Quentin Tarantino Talks Turning The Hateful Eight Into A Miniseries

Hateful Eight

by James White |
Published on

When The Hateful Eight hit cinemas in 2015, a big selling point for Quentin Tarantino's Western was the 70mmm Roadshow Cut. That version of the movie, complete with overture and intermission, has never been released on home entertainment formats.

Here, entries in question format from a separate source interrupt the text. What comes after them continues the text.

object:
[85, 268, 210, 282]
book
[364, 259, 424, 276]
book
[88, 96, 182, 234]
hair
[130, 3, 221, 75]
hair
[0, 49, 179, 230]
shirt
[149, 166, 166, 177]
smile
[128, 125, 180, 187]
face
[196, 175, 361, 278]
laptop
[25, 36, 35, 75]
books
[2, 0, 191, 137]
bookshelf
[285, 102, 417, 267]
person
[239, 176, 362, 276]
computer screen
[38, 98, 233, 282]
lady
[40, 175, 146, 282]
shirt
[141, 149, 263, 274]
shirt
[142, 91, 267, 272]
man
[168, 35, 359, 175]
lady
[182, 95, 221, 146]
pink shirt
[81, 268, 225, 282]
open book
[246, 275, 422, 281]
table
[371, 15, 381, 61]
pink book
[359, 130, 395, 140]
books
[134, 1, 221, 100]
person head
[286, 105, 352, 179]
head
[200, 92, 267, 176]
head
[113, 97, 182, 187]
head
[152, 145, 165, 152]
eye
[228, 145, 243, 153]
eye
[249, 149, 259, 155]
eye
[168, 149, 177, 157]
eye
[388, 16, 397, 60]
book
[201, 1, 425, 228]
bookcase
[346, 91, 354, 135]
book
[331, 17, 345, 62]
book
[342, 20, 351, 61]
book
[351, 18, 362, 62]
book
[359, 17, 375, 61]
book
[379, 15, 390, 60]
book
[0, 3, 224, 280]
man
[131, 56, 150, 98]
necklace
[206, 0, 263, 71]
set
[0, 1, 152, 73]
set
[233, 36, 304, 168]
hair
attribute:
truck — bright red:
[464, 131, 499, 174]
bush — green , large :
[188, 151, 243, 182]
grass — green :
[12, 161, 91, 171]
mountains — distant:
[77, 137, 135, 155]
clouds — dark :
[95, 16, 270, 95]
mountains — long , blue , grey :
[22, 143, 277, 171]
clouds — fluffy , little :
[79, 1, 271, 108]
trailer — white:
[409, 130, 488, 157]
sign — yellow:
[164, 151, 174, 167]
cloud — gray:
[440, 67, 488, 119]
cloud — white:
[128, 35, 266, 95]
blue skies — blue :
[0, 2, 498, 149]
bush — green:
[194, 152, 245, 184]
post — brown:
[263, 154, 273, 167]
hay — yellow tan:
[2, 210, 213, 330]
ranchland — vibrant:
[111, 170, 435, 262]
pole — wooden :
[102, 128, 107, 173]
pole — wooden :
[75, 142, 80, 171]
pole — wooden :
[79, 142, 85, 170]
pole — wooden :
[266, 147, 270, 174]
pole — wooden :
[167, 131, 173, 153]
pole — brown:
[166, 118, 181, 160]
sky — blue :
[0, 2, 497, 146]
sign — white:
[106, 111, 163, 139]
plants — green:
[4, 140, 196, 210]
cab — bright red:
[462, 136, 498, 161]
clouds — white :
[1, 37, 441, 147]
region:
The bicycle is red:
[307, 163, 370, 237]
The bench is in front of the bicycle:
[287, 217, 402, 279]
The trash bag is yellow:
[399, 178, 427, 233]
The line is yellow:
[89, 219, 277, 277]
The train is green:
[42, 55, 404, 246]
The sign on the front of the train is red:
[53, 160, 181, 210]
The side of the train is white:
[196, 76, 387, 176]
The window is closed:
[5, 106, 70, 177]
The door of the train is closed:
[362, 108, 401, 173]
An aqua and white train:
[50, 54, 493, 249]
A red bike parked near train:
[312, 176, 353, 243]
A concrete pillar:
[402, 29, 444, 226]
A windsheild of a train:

Yet a new take on the movie has popped up – on Netflix, where it's been edited into a miniseries format.

Some questioned whether Tarantino had any input into it and now, talking to Slashfilm, he confirms that he was very much involved. "Netflix came to us and said, 'Hey, look, if you’d be interested... If there’s even more footage, if you’d be interested in putting it together and in a way that we could show it as three or four episodes, depending on how much extra footage you have, we’d be willing to do that," the director recalls. "And I thought, 'wow, that’s really intriguing.' I mean, the movie exists as a movie, but if I were to use all the footage we shot, and see if I could put it together in episode form, I was game to give that a shot, give that a try."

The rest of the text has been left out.